(Job) Return every line of text from the data below, copied character for character. Leave the pictures out of your answer.

Source data section start

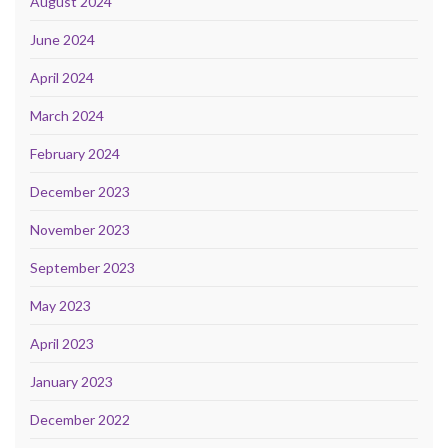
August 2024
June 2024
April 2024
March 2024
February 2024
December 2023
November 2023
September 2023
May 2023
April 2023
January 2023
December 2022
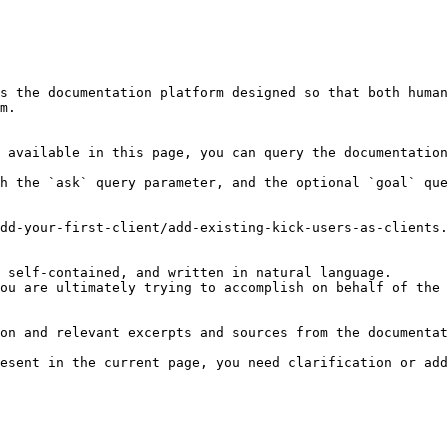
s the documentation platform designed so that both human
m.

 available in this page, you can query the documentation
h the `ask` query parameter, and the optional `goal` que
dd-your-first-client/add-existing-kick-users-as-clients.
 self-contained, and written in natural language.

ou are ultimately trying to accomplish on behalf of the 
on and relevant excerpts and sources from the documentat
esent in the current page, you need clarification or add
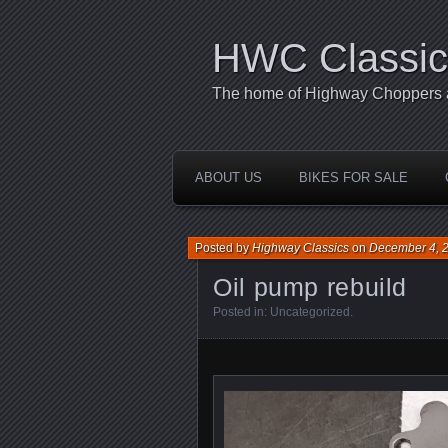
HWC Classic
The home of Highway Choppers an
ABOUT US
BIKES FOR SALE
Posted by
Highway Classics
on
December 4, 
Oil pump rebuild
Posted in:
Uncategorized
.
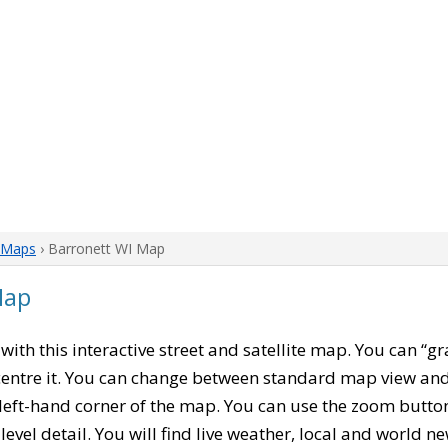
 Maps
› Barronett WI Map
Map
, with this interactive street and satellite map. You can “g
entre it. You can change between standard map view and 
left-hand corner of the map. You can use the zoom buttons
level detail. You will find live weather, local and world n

Source data section end

(Output of the task)
August 2024
June 2024
April 2024
March 2024
February 2024
December 2023
November 2023
September 2023
May 2023
April 2023
January 2023
December 2022
s the documentation platform designed so that both human
m.

 available in this page, you can query the documentation
h the `ask` query parameter, and the optional `goal` que
dd-your-first-client/add-existing-kick-users-as-clients.
 self-contained, and written in natural language.

ou are ultimately trying to accomplish on behalf of the 
on and relevant excerpts and sources from the documentat
esent in the current page, you need clarification or add
HWC Classic
The home of Highway Choppers an
ABOUT US
BIKES FOR SALE
Posted by
Highway Classics
on
December 4, 
Oil pump rebuild
Posted in:
Uncategorized
.
 Maps
› Barronett WI Map
Map
, with this interactive street and satellite map. You can “g
entre it. You can change between standard map view and 
left-hand corner of the map. You can use the zoom buttons
level detail. You will find live weather, local and world n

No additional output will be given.